> Exercise data

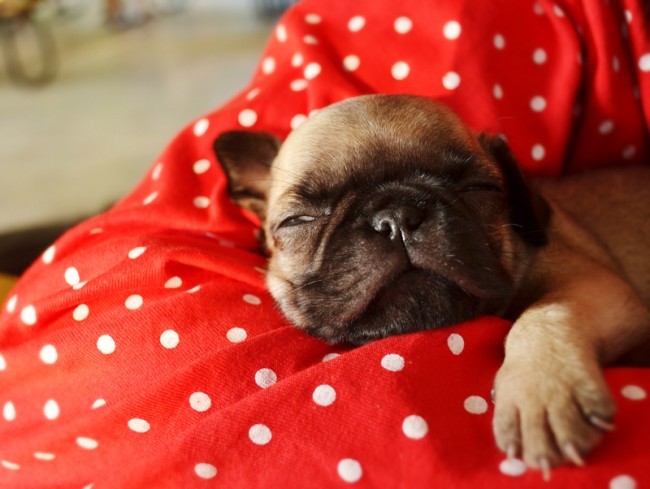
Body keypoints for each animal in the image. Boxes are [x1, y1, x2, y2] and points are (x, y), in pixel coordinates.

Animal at [214, 94, 648, 476]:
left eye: (481, 189)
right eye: (297, 221)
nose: (396, 218)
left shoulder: (598, 286)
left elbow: (544, 314)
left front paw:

> Aim of the exercise
If a record holds a picture, leave the picture out, but repeat every line exactly.

> Solution
Body keypoints for each animal in the image. Boxes are [x1, y1, x2, y2] and points are (x, y), in pixel coordinates.

Animal at [214, 94, 648, 476]:
left eye: (481, 189)
right eye: (297, 221)
nose: (396, 218)
left shoulder: (598, 286)
left elbow: (544, 314)
left front paw:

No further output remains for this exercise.